The ‘antitrust’ law suit launched by US authorities against Google has been reported as a potential turning point in the dominance of ‘big tech’ — and an echo of the courtroom dramas that diminished the excessive power of America’s late 19th–century oil, steel and railroad barons. But I wonder how much impact it will really have.
The allegation, in brief, is that Google has created an illegal near-monopoly by paying large sums to Apple and other smartphone makers to secure its position as the default search engine for billions of consumers, its grip reinforced by ownership of Android, the phone operating system, and Chrome, the popular browser — all of which also gives it a stranglehold on the digital advertising market. But like the battle a generation ago to diminish the alleged monopoly of Microsoft in the PC market, this one will run for years and enrich armies of lawyers, and most likely end in a fudged settlement.
Even if Google is eventually forced to divest itself of Android — as proponents of the action hope — that’s unlikely to change the habit of a generation of consumers for whom ‘google’ is a verb that (unlike the names of Facebook and Amazon, for example) carries few negative connotations. What’s more, the mass of US investors whose wealth has been bolstered by the stellar share performance of Google’s parent company Alphabet and its peers are likely to see government-led attacks on big tech as a political distraction from more urgent economic threats.
So I have some sympathy with former Google chief Eric Schmidt, who says the antitrust case is misguided, pointing out that ‘there’s a difference between dominance and excellence’. What matters more is that big tech should be forced to pay fair taxes on profits wherever they arise around the world; and that the giants should play a positive role as incubators of next-generation minnows. When one of those innovators comes up with a better search engine, technological Darwinism will ensure that it overtakes — just as Google saw off Yahoo long ago. But I predict the next winner won’t be Bing, the Microsoft search alternative that Schmidt cites as a ‘ruthless’ competitor. My own laptop recently started jumping repeatedly of its own accord from Google to Bing, and it’s nothing but an inferior nuisance.
Red flags ignored
The striking feature of Goldman Sachs’s involvement in Malaysia’s 1MDB scandal — for which the US investment bank has agreed a $2.9 billion settlement with the Department of Justice and New York regulators — is the extent to which warnings from its own compliance officers were ignored or circumvented. 1MDB was a state development fund that became a honeypot for the outrageous lifestyles of the playboy financier Jho Low, who’s still on the run, and the family of prime minister Najib Razak, who’s now serving a 12-year jail term. Goldman is alleged to have joined with Low in paying bribes to win mandates for the fund’s bond issues that earned $600 million in fees — long after its own compliance unit had declared Low ‘a name to be avoided’ and tried to put a stop on dealings with him. The frontline bankers’ response was simply to restructure their deals and rewrite their reports to disguise his involvement.

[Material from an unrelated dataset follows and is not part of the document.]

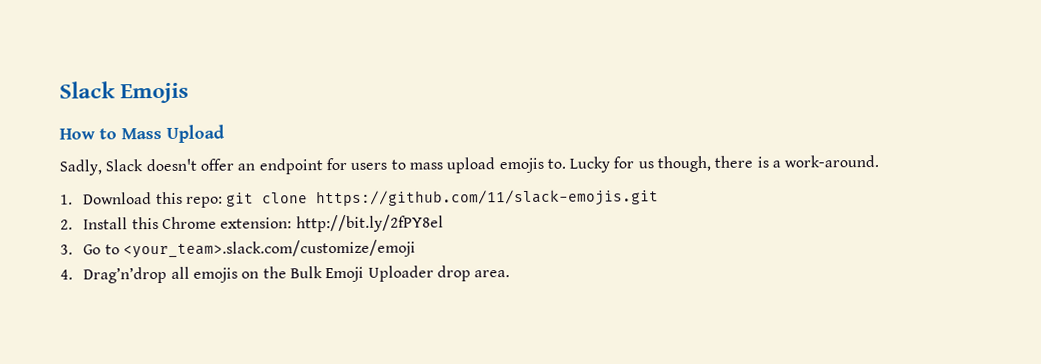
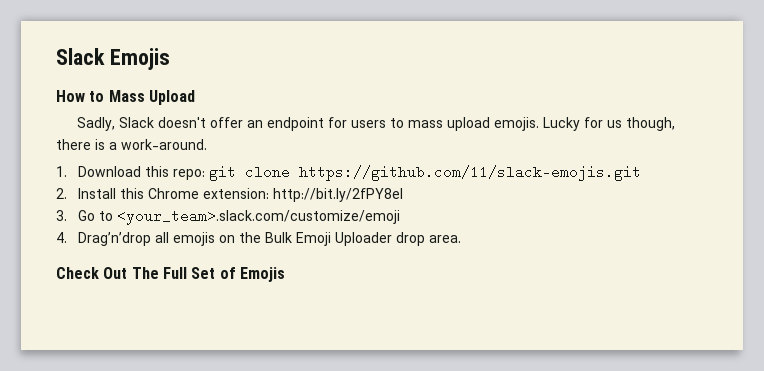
[498,157,566,174] emojis to. -> [494,117,540,131] emojis.
(511, 274) none -> [56,267,285,282] // Check Out The Full Set of Emojis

Goldman chief executive David Solomon has admitted his bank ‘did not adequately address red flags’. There’s an echo here of the sad story of Paul Moore, who died last month: he was the HBoS risk officer turned whistleblower who found himself treated like ‘toxic waste’ — and sacked — when he argued in 2004 that the high-street bank’s aggressive lending policies would lead to disaster, as they duly did. The moral is that in a well-run bank there’s always tension between the risk monitors and the dealmakers, but wise bosses should strike a balance. In bad banks, the compliance function is dismissed and outflanked as an impediment to bonus-hunting — or worse, coerced into silence — and grief inevitably follows.
Bring back dividends
It’s reported that the Bank of England is ‘bartering’ a deal to allow UK banks to start paying dividends to shareholders again — having ordered them to stop doing so when the pandemic struck — so long as lendings continue rising at a sensible rate. Though intended as a prudent measure to strengthen the banks’ balance sheets ahead of an expected wave of business failures and bad debts, the dividend ban also played to popular sentiment that these conventional returns to investors were somehow ‘unfair’ or evidence of ‘City greed’. But they’re not: why should anyone provide capital to any commercial business without appropriate reward?

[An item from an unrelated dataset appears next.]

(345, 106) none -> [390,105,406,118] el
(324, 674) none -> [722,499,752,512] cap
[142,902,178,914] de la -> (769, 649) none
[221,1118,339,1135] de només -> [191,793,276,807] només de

The major banks are currently brimming with cash and, we’re told, operating well within the capital ratios the Bank of England imposes on them. But with share prices permanently in the doldrums, they are absurdly unattractive to investors — and that in itself is an unhealthy feature of the current financial system. By positively encouraging them to pay dividends, the Bank would not only ease that problem but reassert a benign fundamental principle of how capitalism is supposed to work.
Herefordshire potato farmer Will Chase deserves recognition as one of Britain’s most resilient entrepreneurs. Soon after taking over his family farm in the early 1990s, he went bankrupt: selling to supermarkets was a hard way to scratch a living. But in 2002 he found a higher-margin use for his produce by creating an upmarket crisp brand, Tyrrells, which is due course he sold for £30 million to private equity investors — who sourced cheaper potatoes elsewhere. So he redeployed his surplus crop to distil Chase vodka and Williams gin, and has now sold the distillery to Diageo for an undisclosed sum. It won’t surprise me if his next trick is to turn spuds into green aviation fuel.